Energy minister Claude Turmes, shown here in an archive photo, was one of three ministers to kick off the series of workshops which will help finalise the country's national energy and climate plan.  Matic Zorman/archives

Energy minister Claude Turmes, shown here in an archive photo, was one of three ministers to kick off the series of workshops which will help finalise the country's national energy and climate plan.  Matic Zorman/archives

The workshops--revolving around topics such as housing and construction, mobility and transport, energy, agriculture, taxation and finance--aim to prioritise concrete solutions to transition into the final national roadmap, which will be submitted to the European Commission by end-December 2019. 

The government climate plan aims to reduce CO2 emissions by 50-55% (compared to 2005). Speaking to a full house, environment minister Carole Dieschbourg and energy minister Claude Turmes (both Déi Gréng) presented the current state of play, in the national and European contexts, during the opening session. 

“The young people are waiting for us,” Dieschbourg said, referring to her recent meetings with hundreds of students to discuss their climate concerns. 

Addressing the wide range of business interests at the workshops, Dieschbourg emphasised the sense of urgency. “It isn’t sufficient to have a good framework,” she said. "We need everyone, in their functions.”

Population, economy growth challenges

The evolution of non-ETS emissions between 2005-2017 in total has decreased from 10.42 Mt to 8.74 Mt overall, with the largest share due to non-resident road transport (just over 44.5%). Resident road transport (19.9%) comprises the next largest share, followed by economic activities (13.04%), residential buildings (12.8%) and finally agriculture (7.4%).

Turmes shared a vision of strengthening of collaboration with neighbouring countries, solar projects, and improving ecodesign as part of the solutions to tackling the challenges. But he also levelled with the crowd to explain how quick the grand duchy was growing in terms of its economy and its population, adding that “efficiency, efficiency and ultra-efficiency”, were required to meet such stark challenges. 

Joining Dieschbourg and Turmes was finance minister Pierre Gramegna (DP), who explained that “we are prisoners of our own geography." He said that while the grand duchy has an extremely open economic model in terms of welcoming services, investment and people, with this comes certain drawbacks--energy consumption and CO2 emissions, to name a couple. “But we have a domain, as a centre of finance, where we can do much more for our ecological footprint.”

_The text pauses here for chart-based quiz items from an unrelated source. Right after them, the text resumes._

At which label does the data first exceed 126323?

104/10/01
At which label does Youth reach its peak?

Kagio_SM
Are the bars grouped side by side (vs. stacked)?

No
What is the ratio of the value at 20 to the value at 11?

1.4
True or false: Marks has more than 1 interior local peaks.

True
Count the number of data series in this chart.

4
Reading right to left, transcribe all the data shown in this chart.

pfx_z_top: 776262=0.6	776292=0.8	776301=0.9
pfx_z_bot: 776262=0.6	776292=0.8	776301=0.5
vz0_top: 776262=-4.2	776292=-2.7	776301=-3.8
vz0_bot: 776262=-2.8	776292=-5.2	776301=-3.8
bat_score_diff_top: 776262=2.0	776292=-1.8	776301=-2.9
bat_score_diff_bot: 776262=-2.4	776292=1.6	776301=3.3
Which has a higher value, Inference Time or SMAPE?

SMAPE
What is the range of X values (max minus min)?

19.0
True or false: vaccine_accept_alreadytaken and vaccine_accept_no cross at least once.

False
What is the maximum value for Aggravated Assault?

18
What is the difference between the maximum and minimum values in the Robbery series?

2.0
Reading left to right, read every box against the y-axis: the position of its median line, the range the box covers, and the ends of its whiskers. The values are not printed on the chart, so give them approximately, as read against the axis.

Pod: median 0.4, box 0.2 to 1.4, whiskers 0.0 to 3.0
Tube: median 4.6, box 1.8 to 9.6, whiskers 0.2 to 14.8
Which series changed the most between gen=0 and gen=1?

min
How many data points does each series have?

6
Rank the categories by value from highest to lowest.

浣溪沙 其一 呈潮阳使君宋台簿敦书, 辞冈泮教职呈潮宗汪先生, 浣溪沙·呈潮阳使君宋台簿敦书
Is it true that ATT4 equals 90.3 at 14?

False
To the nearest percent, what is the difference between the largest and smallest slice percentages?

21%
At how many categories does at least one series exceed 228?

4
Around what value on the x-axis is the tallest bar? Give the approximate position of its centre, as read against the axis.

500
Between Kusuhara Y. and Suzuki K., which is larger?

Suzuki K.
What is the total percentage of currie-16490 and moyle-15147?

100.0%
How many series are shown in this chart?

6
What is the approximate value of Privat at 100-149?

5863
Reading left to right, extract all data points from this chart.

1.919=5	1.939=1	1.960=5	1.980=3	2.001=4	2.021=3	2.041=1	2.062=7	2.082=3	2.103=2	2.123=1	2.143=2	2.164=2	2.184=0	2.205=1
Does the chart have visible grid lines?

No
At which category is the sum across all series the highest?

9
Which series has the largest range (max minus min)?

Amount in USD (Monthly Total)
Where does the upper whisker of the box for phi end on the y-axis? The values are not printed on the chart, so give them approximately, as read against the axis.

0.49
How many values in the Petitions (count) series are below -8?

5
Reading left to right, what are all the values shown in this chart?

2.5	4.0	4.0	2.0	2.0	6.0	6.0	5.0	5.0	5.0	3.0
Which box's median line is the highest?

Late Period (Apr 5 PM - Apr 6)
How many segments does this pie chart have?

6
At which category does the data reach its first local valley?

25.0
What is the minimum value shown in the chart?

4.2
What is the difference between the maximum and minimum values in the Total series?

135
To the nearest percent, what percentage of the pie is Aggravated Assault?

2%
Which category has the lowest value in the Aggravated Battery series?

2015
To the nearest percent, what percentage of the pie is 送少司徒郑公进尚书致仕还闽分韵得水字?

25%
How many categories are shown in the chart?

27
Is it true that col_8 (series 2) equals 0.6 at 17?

Echoing the OECD’s Olivier Cattaneo--who said ,“We need to go from billions to trillions, and the trillions are in the private sector”-- Gramegna called on the actors in the room to help mobilise additional finance for climate protection. 

Green finance leader

Luxembourg is already a world leader in green finance. Actions already being undertaken include the joint initiative with the EIB to mobilise investment for climate-related projects under the climate finance platform, the creation of an international climate finance accelerator to support innovative asset managers, and the 2017 launch of the foresty and climate change fund with the BCEE, Bil and Foyer, among others. The Luxembourg Stock Exchange launched the world’s first green financial instruments in 2016.

The minister added: “Only 2% of all obligations from bonds issued worldwide are green. That means 98% are not, so the potential in that domain is quite large.”

Gramegna said that he hopes to see even more interaction between finance and climate experts, both public and private.